Hunt for the word "phone" across the entries below, copying each line that holds it.
◇ ◇ ◇
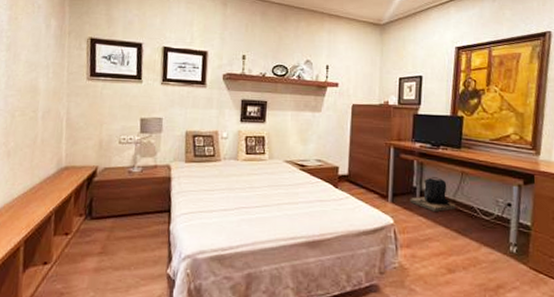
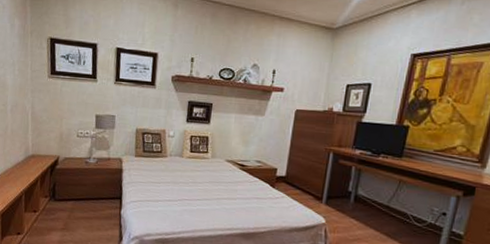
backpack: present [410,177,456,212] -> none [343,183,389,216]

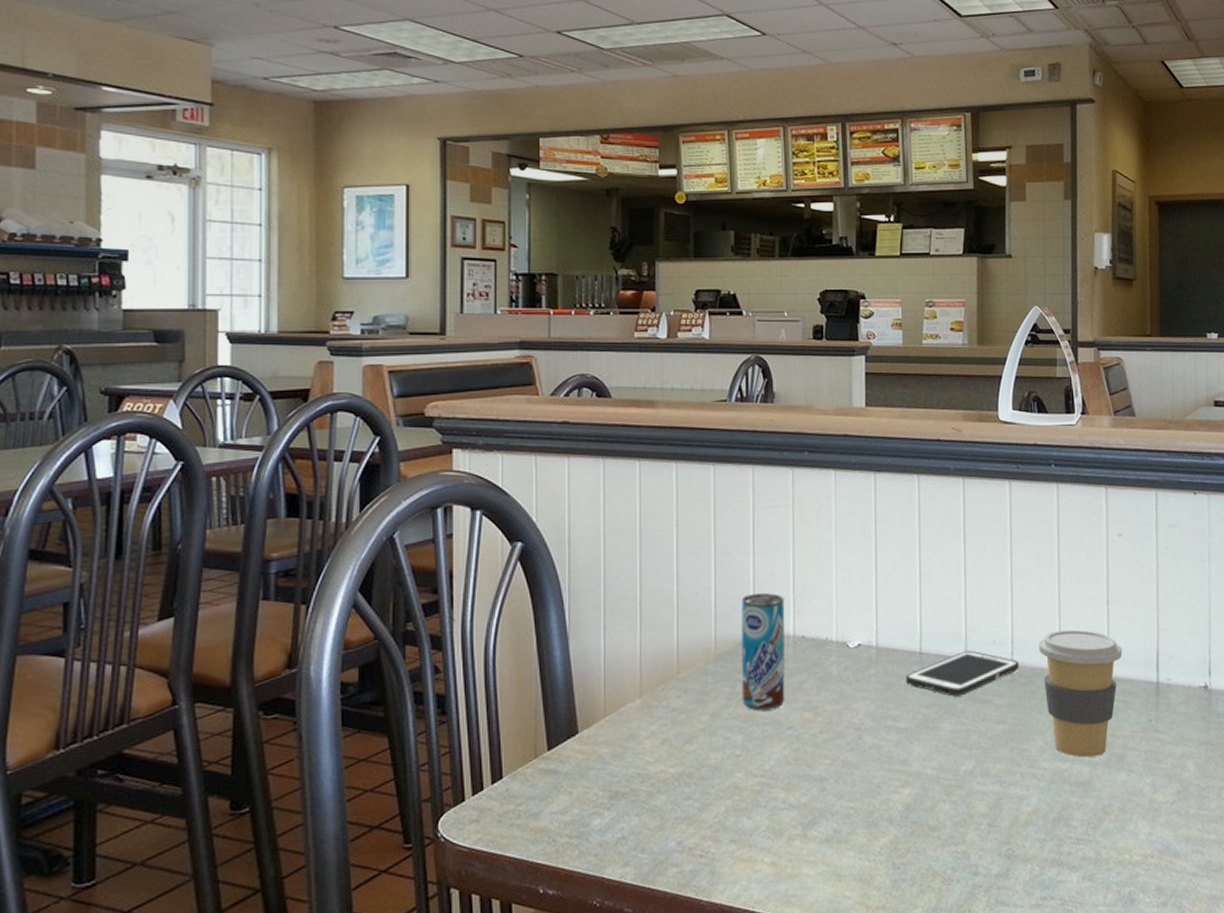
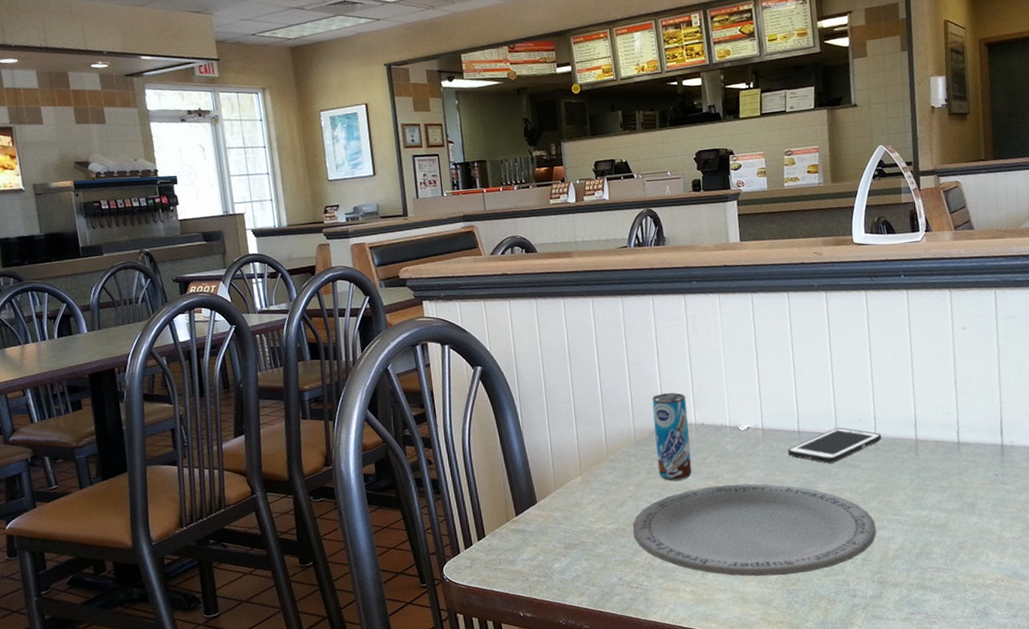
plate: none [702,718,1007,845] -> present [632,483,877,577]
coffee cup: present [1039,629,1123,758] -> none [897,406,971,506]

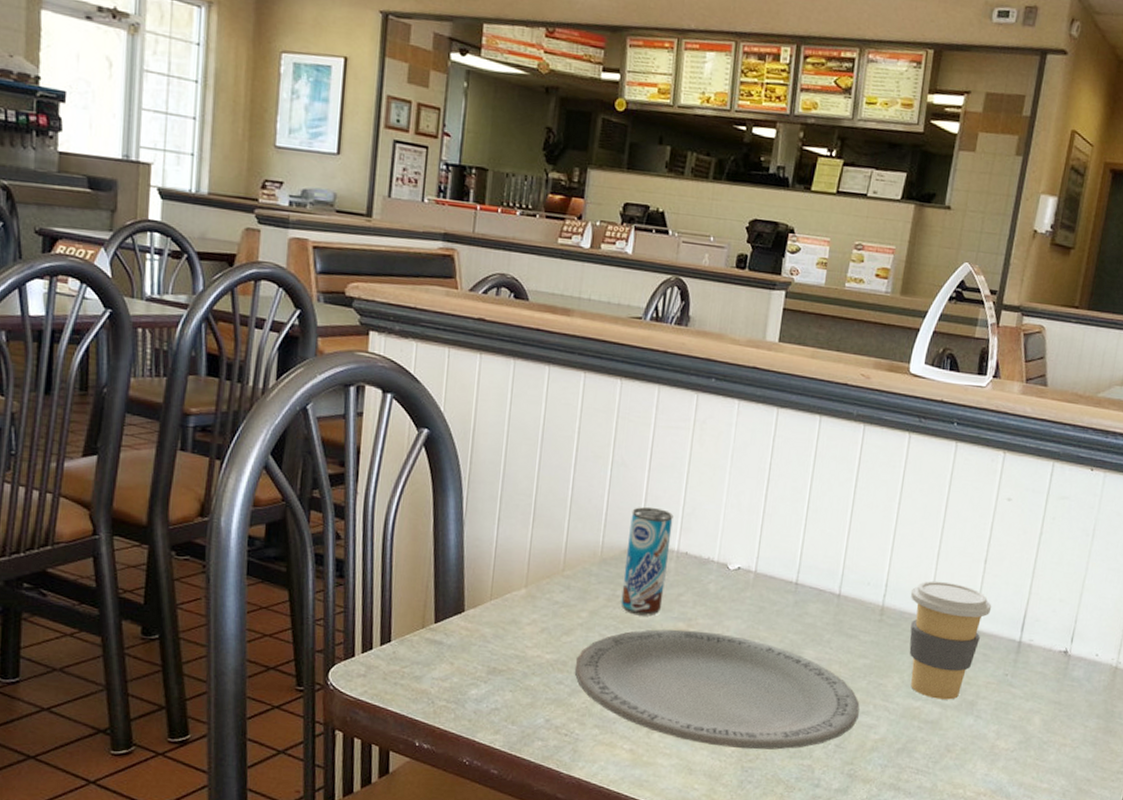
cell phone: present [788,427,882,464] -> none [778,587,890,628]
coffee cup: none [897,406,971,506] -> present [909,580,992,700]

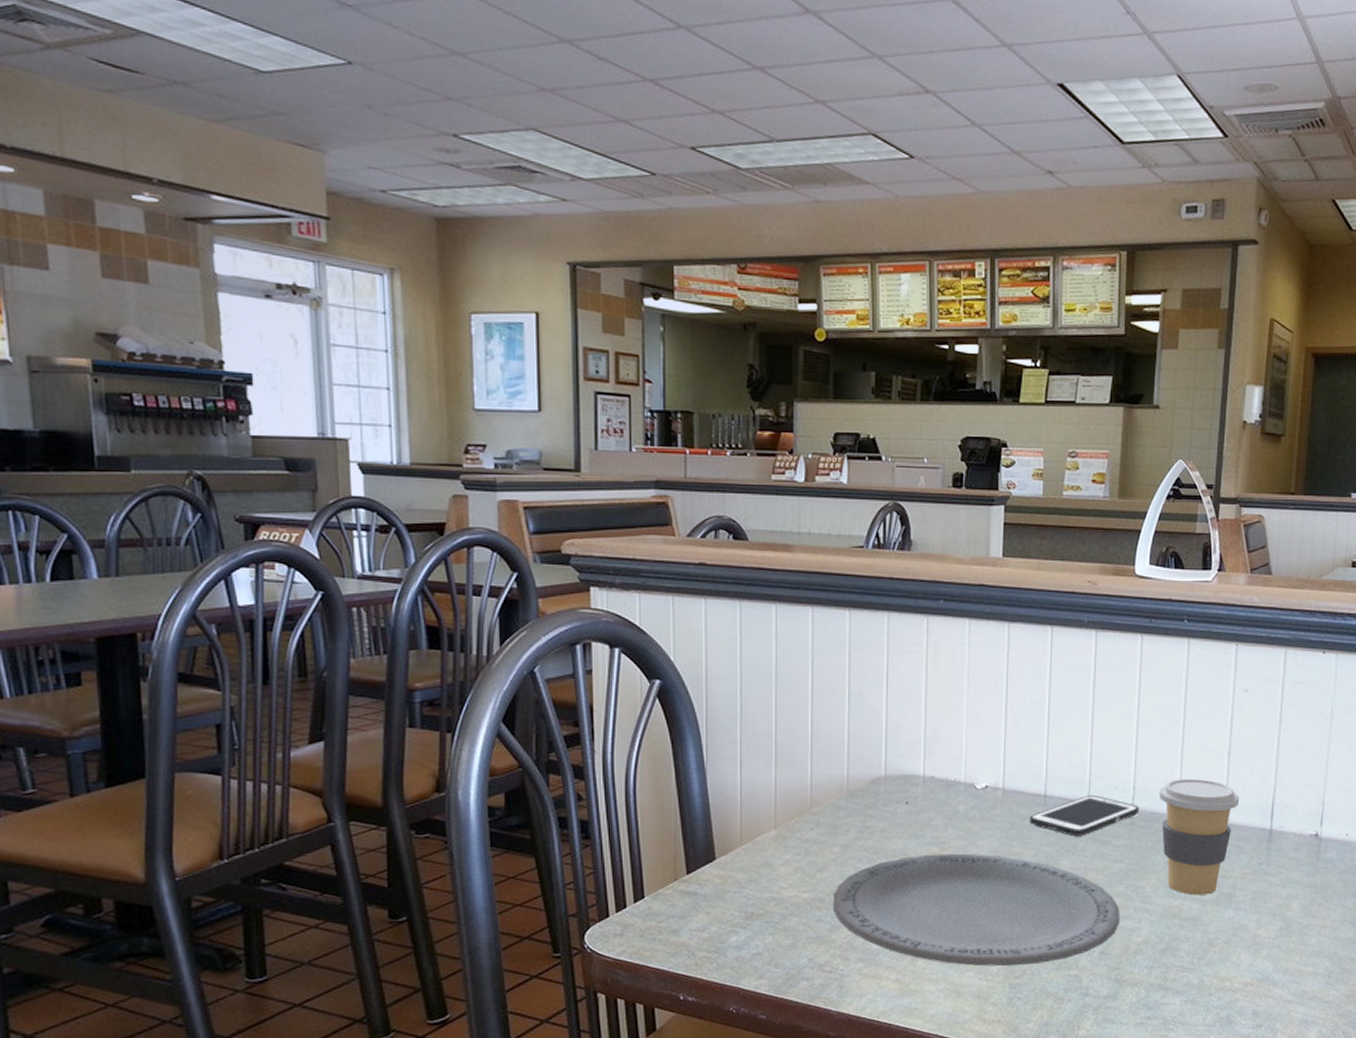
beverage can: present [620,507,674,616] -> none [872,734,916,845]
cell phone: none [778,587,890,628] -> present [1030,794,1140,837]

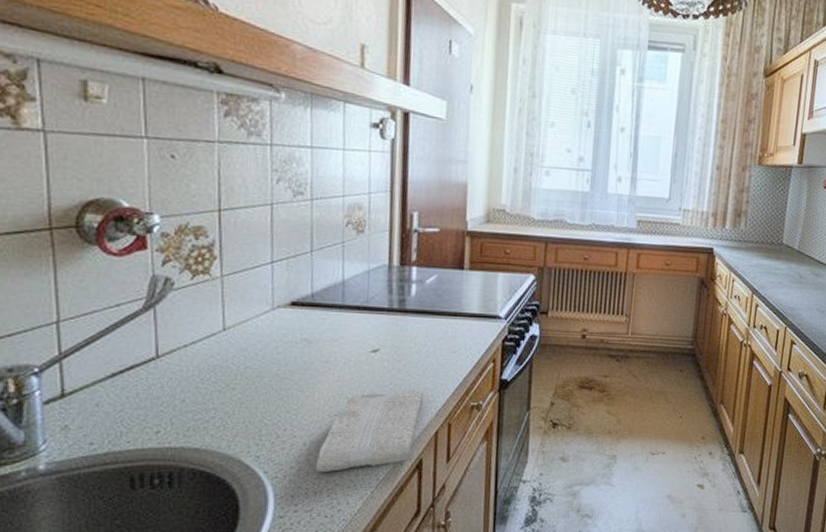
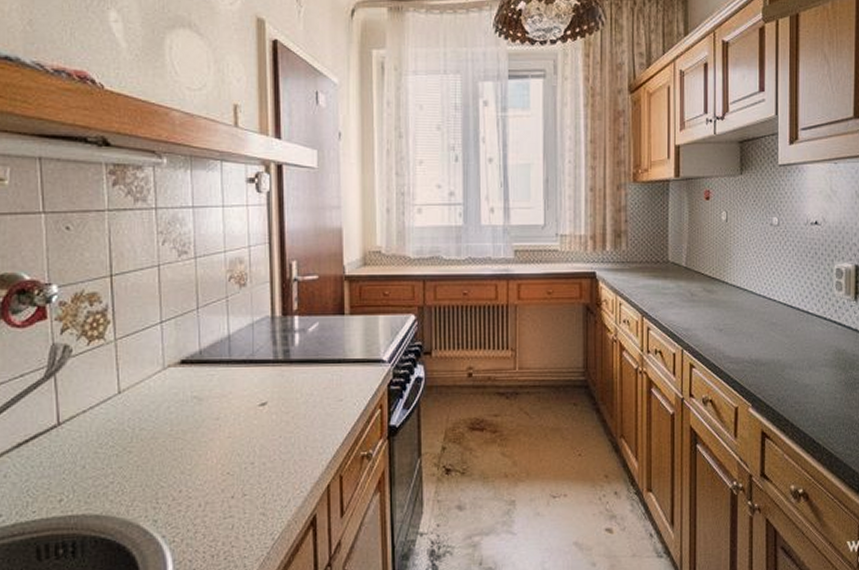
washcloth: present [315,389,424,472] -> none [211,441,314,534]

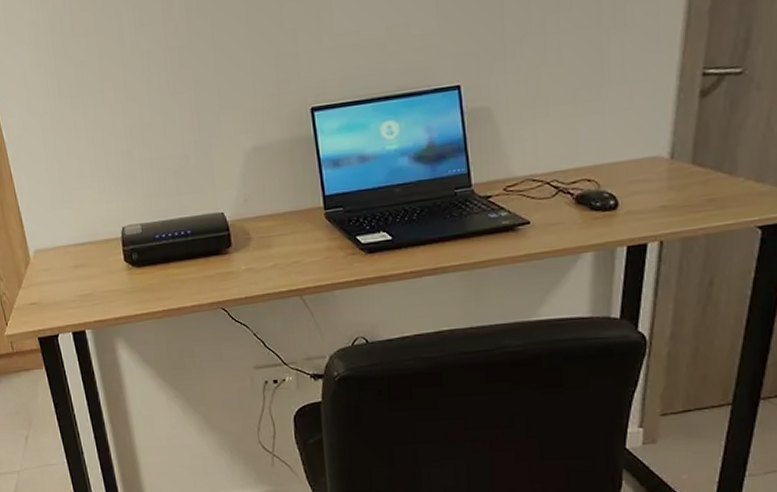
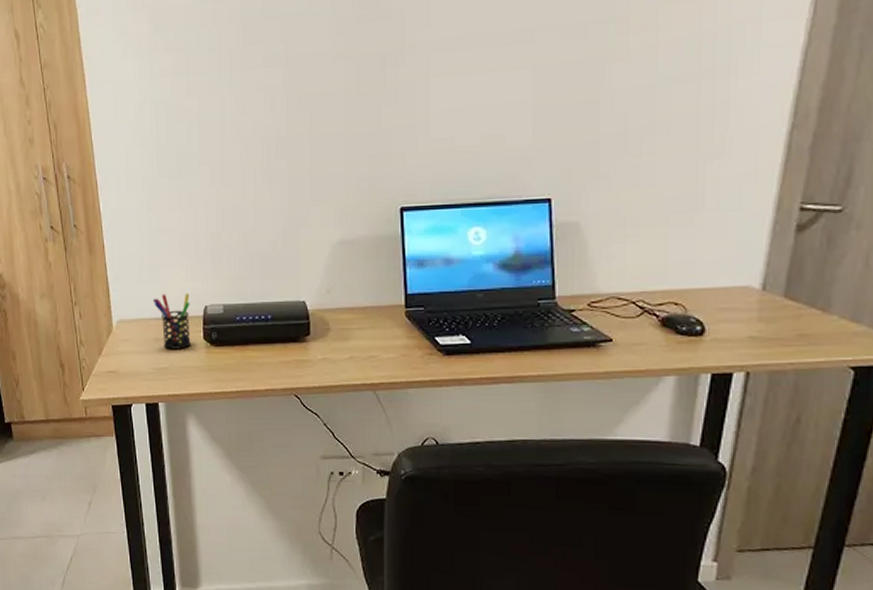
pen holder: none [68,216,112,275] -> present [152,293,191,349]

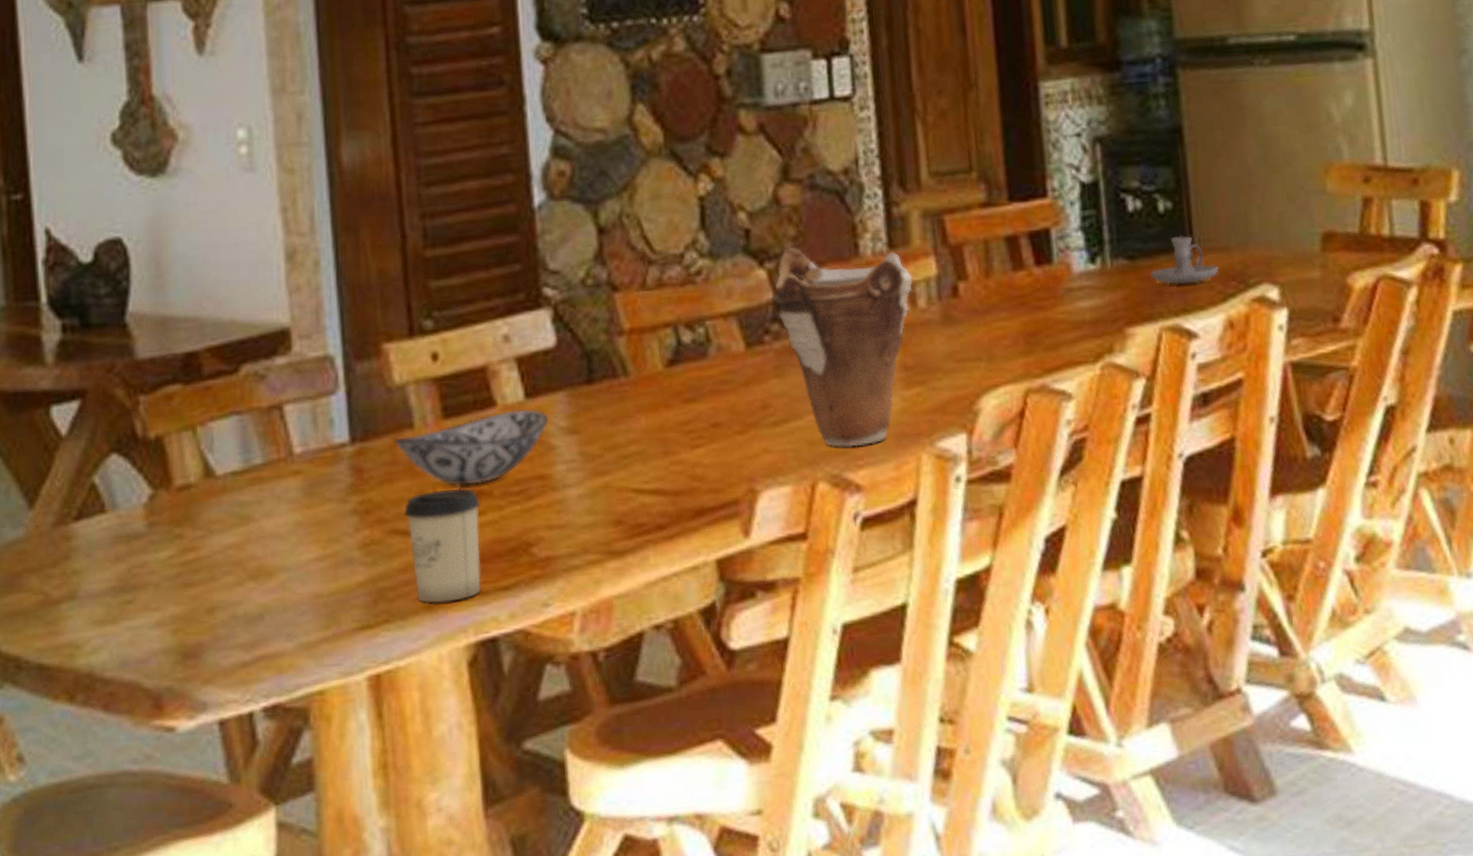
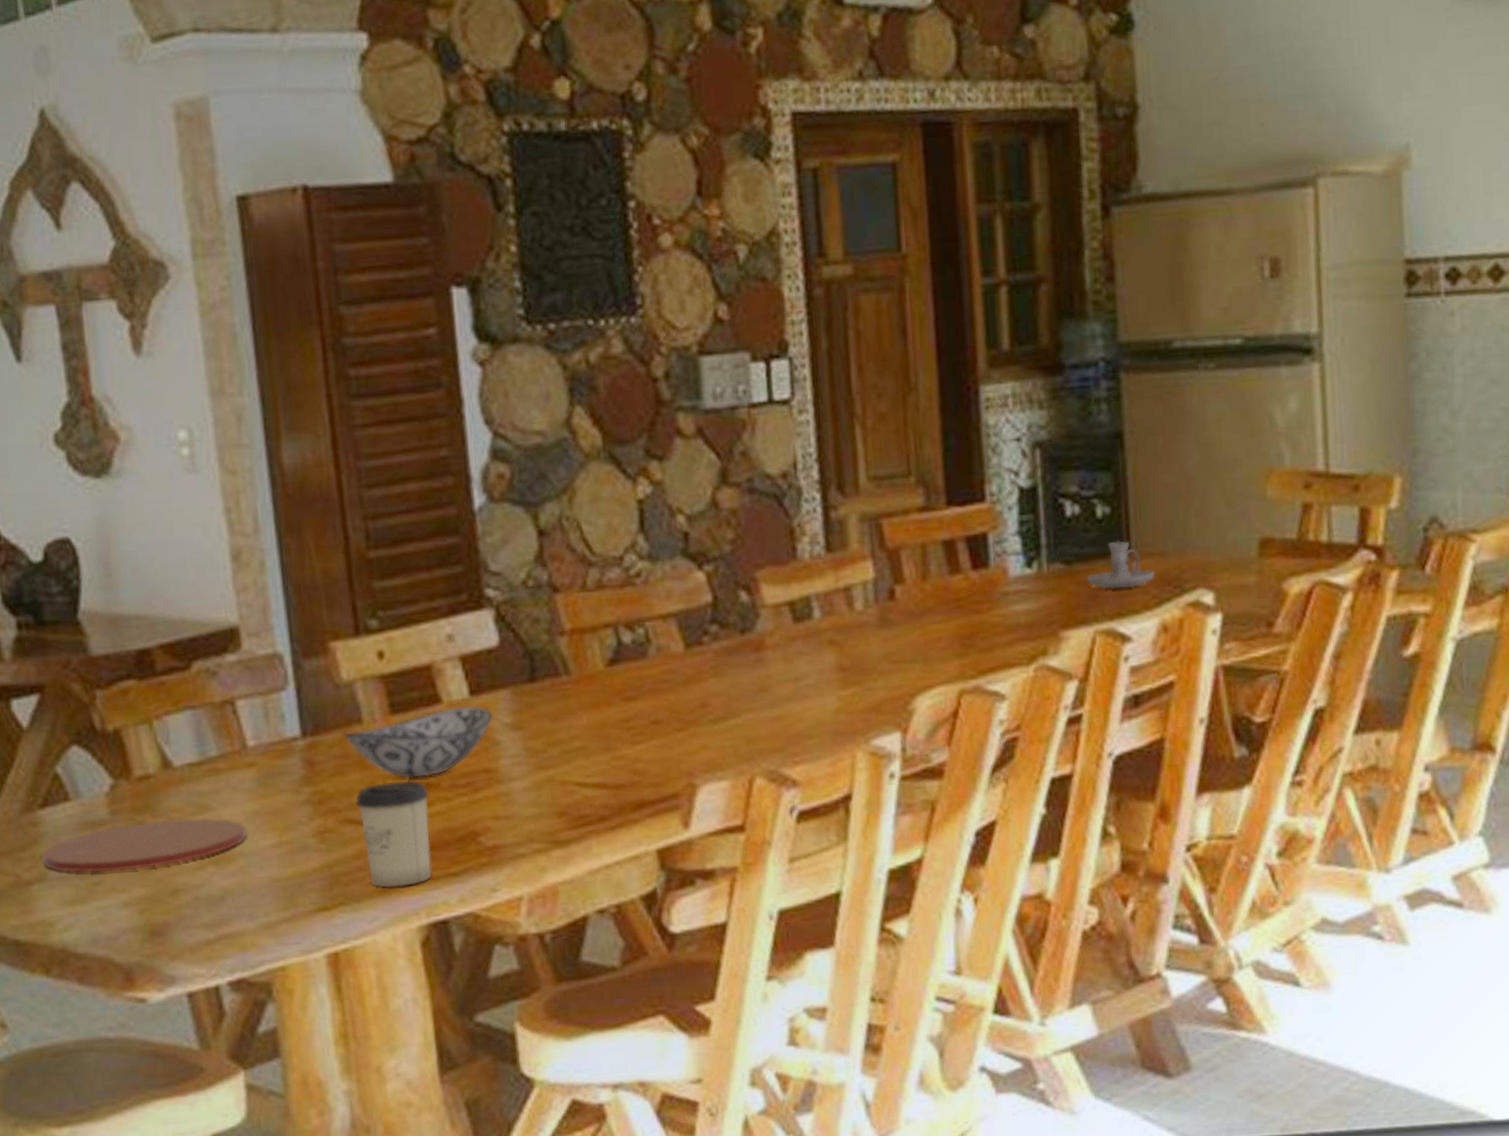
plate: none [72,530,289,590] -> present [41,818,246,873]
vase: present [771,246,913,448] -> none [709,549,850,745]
◇ ◇ ◇
▶ RESPONSE
cell phone: present [788,427,882,464] -> none [778,587,890,628]
cell phone: none [778,587,890,628] -> present [1030,794,1140,837]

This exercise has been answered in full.